Task directions »
Could you transcribe each entry below exactly, minus the images?

▼

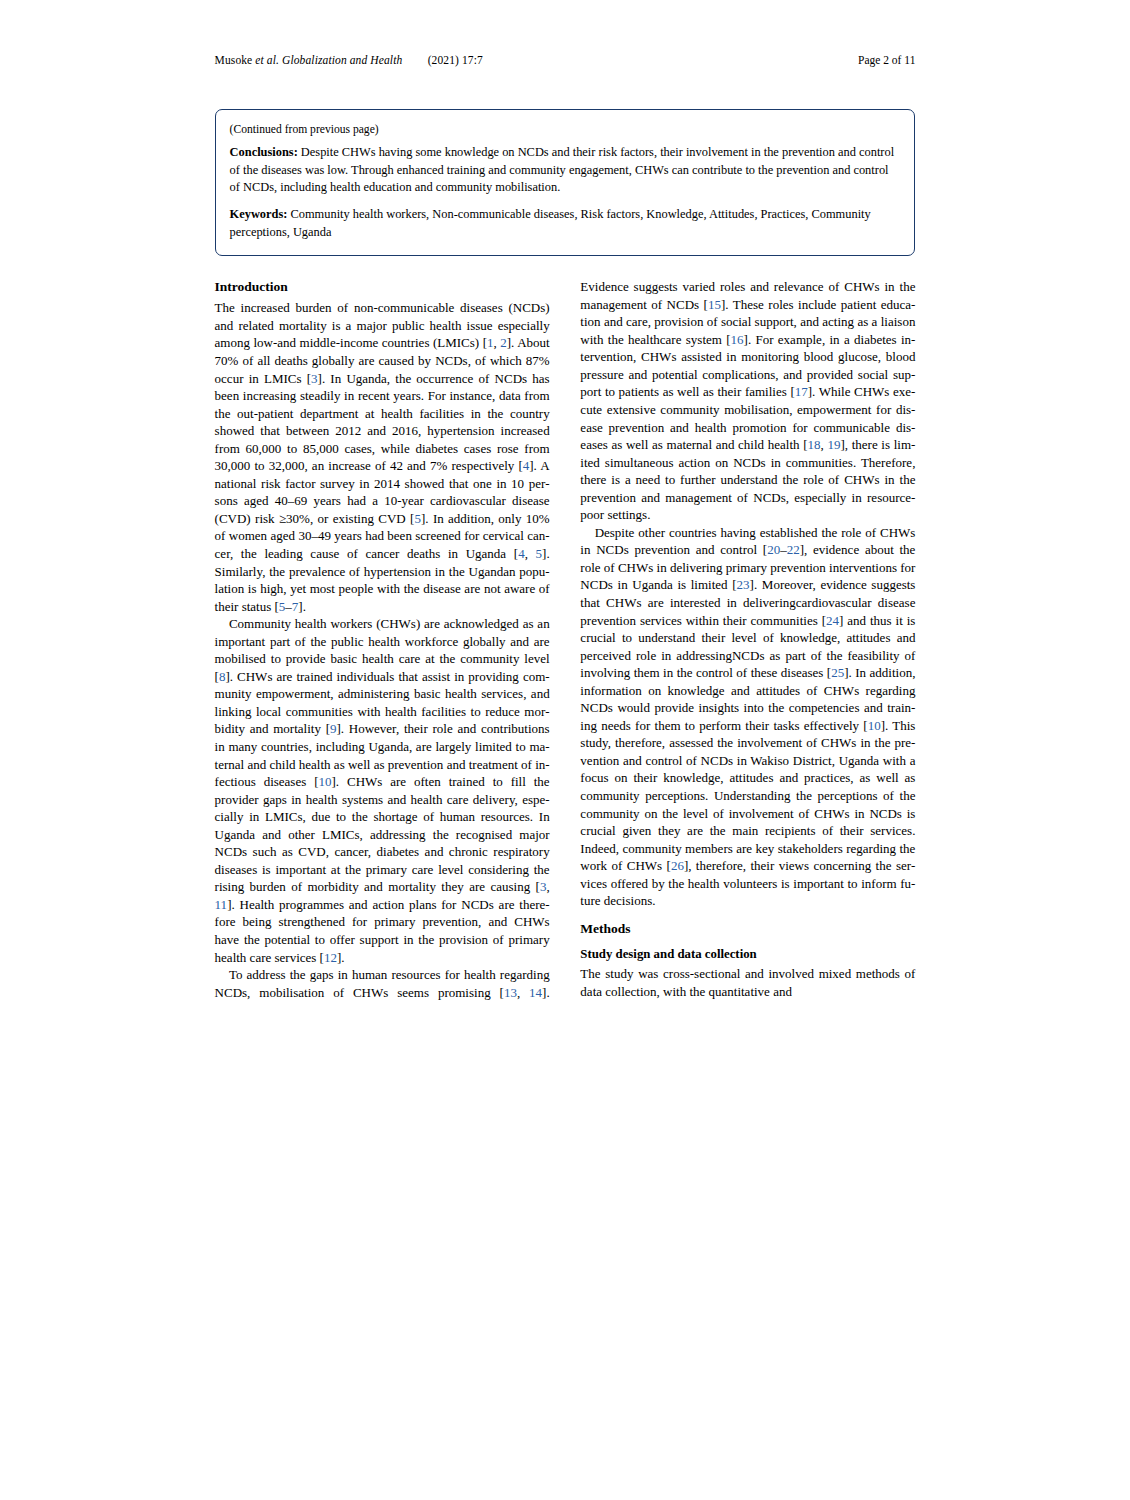Musoke et al. Globalization and Health(2021) 17:7
Page 2 of 11
(Continued from previous page)
Conclusions: Despite CHWs having some knowledge on NCDs and their risk factors, their involvement in the prevention and control of the diseases was low. Through enhanced training and community engagement, CHWs can contribute to the prevention and control of NCDs, including health education and community mobilisation.
Keywords: Community health workers, Non-communicable diseases, Risk factors, Knowledge, Attitudes, Practices, Community perceptions, Uganda
Introduction
The increased burden of non-communicable diseases (NCDs) and related mortality is a major public health issue especially among low-and middle-income countries (LMICs) [1, 2]. About 70% of all deaths globally are caused by NCDs, of which 87% occur in LMICs [3]. In Uganda, the occurrence of NCDs has been increasing steadily in recent years. For instance, data from the out-patient department at health facilities in the country showed that between 2012 and 2016, hypertension increased from 60,000 to 85,000 cases, while diabetes cases rose from 30,000 to 32,000, an increase of 42 and 7% respectively [4]. A national risk factor survey in 2014 showed that one in 10 persons aged 40–69 years had a 10-year cardiovascular disease (CVD) risk ≥30%, or existing CVD [5]. In addition, only 10% of women aged 30–49 years had been screened for cervical cancer, the leading cause of cancer deaths in Uganda [4, 5]. Similarly, the prevalence of hypertension in the Ugandan population is high, yet most people with the disease are not aware of their status [5–7].
Community health workers (CHWs) are acknowledged as an important part of the public health workforce globally and are mobilised to provide basic health care at the community level [8]. CHWs are trained individuals that assist in providing community empowerment, administering basic health services, and linking local communities with health facilities to reduce morbidity and mortality [9]. However, their role and contributions in many countries, including Uganda, are largely limited to maternal and child health as well as prevention and treatment of infectious diseases [10]. CHWs are often trained to fill the provider gaps in health systems and health care delivery, especially in LMICs, due to the shortage of human resources. In Uganda and other LMICs, addressing the recognised major NCDs such as CVD, cancer, diabetes and chronic respiratory diseases is important at the primary care level considering the rising burden of morbidity and mortality they are causing [3, 11]. Health programmes and action plans for NCDs are therefore being strengthened for primary prevention, and CHWs have the potential to offer support in the provision of primary health care services [12].
To address the gaps in human resources for health regarding NCDs, mobilisation of CHWs seems promising [13, 14]. Evidence suggests varied roles and relevance of CHWs in the management of NCDs [15]. These roles include patient education and care, provision of social support, and acting as a liaison with the healthcare system [16]. For example, in a diabetes intervention, CHWs assisted in monitoring blood glucose, blood pressure and potential complications, and provided social support to patients as well as their families [17]. While CHWs execute extensive community mobilisation, empowerment for disease prevention and health promotion for communicable diseases as well as maternal and child health [18, 19], there is limited simultaneous action on NCDs in communities. Therefore, there is a need to further understand the role of CHWs in the prevention and management of NCDs, especially in resource-poor settings.
Despite other countries having established the role of CHWs in NCDs prevention and control [20–22], evidence about the role of CHWs in delivering primary prevention interventions for NCDs in Uganda is limited [23]. Moreover, evidence suggests that CHWs are interested in deliveringcardiovascular disease prevention services within their communities [24] and thus it is crucial to understand their level of knowledge, attitudes and perceived role in addressingNCDs as part of the feasibility of involving them in the control of these diseases [25]. In addition, information on knowledge and attitudes of CHWs regarding NCDs would provide insights into the competencies and training needs for them to perform their tasks effectively [10]. This study, therefore, assessed the involvement of CHWs in the prevention and control of NCDs in Wakiso District, Uganda with a focus on their knowledge, attitudes and practices, as well as community perceptions. Understanding the perceptions of the community on the level of involvement of CHWs in NCDs is crucial given they are the main recipients of their services. Indeed, community members are key stakeholders regarding the work of CHWs [26], therefore, their views concerning the services offered by the health volunteers is important to inform future decisions.
Methods
Study design and data collection
The study was cross-sectional and involved mixed methods of data collection, with the quantitative and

▲

Solved exercise »
Musoke et al. Globalization and Health(2021) 17:7
Page 2 of 11
(Continued from previous page)
Conclusions: Despite CHWs having some knowledge on NCDs and their risk factors, their involvement in the prevention and control of the diseases was low. Through enhanced training and community engagement, CHWs can contribute to the prevention and control of NCDs, including health education and community mobilisation.
Keywords: Community health workers, Non-communicable diseases, Risk factors, Knowledge, Attitudes, Practices, Community perceptions, Uganda
Introduction
The increased burden of non-communicable diseases (NCDs) and related mortality is a major public health issue especially among low-and middle-income countries (LMICs) [1, 2]. About 70% of all deaths globally are caused by NCDs, of which 87% occur in LMICs [3]. In Uganda, the occurrence of NCDs has been increasing steadily in recent years. For instance, data from the out-patient department at health facilities in the country showed that between 2012 and 2016, hypertension increased from 60,000 to 85,000 cases, while diabetes cases rose from 30,000 to 32,000, an increase of 42 and 7% respectively [4]. A national risk factor survey in 2014 showed that one in 10 persons aged 40–69 years had a 10-year cardiovascular disease (CVD) risk ≥30%, or existing CVD [5]. In addition, only 10% of women aged 30–49 years had been screened for cervical cancer, the leading cause of cancer deaths in Uganda [4, 5]. Similarly, the prevalence of hypertension in the Ugandan population is high, yet most people with the disease are not aware of their status [5–7].
Community health workers (CHWs) are acknowledged as an important part of the public health workforce globally and are mobilised to provide basic health care at the community level [8]. CHWs are trained individuals that assist in providing community empowerment, administering basic health services, and linking local communities with health facilities to reduce morbidity and mortality [9]. However, their role and contributions in many countries, including Uganda, are largely limited to maternal and child health as well as prevention and treatment of infectious diseases [10]. CHWs are often trained to fill the provider gaps in health systems and health care delivery, especially in LMICs, due to the shortage of human resources. In Uganda and other LMICs, addressing the recognised major NCDs such as CVD, cancer, diabetes and chronic respiratory diseases is important at the primary care level considering the rising burden of morbidity and mortality they are causing [3, 11]. Health programmes and action plans for NCDs are therefore being strengthened for primary prevention, and CHWs have the potential to offer support in the provision of primary health care services [12].
To address the gaps in human resources for health regarding NCDs, mobilisation of CHWs seems promising [13, 14]. Evidence suggests varied roles and relevance of CHWs in the management of NCDs [15]. These roles include patient education and care, provision of social support, and acting as a liaison with the healthcare system [16]. For example, in a diabetes intervention, CHWs assisted in monitoring blood glucose, blood pressure and potential complications, and provided social support to patients as well as their families [17]. While CHWs execute extensive community mobilisation, empowerment for disease prevention and health promotion for communicable diseases as well as maternal and child health [18, 19], there is limited simultaneous action on NCDs in communities. Therefore, there is a need to further understand the role of CHWs in the prevention and management of NCDs, especially in resource-poor settings.
Despite other countries having established the role of CHWs in NCDs prevention and control [20–22], evidence about the role of CHWs in delivering primary prevention interventions for NCDs in Uganda is limited [23]. Moreover, evidence suggests that CHWs are interested in deliveringcardiovascular disease prevention services within their communities [24] and thus it is crucial to understand their level of knowledge, attitudes and perceived role in addressingNCDs as part of the feasibility of involving them in the control of these diseases [25]. In addition, information on knowledge and attitudes of CHWs regarding NCDs would provide insights into the competencies and training needs for them to perform their tasks effectively [10]. This study, therefore, assessed the involvement of CHWs in the prevention and control of NCDs in Wakiso District, Uganda with a focus on their knowledge, attitudes and practices, as well as community perceptions. Understanding the perceptions of the community on the level of involvement of CHWs in NCDs is crucial given they are the main recipients of their services. Indeed, community members are key stakeholders regarding the work of CHWs [26], therefore, their views concerning the services offered by the health volunteers is important to inform future decisions.
Methods
Study design and data collection
The study was cross-sectional and involved mixed methods of data collection, with the quantitative and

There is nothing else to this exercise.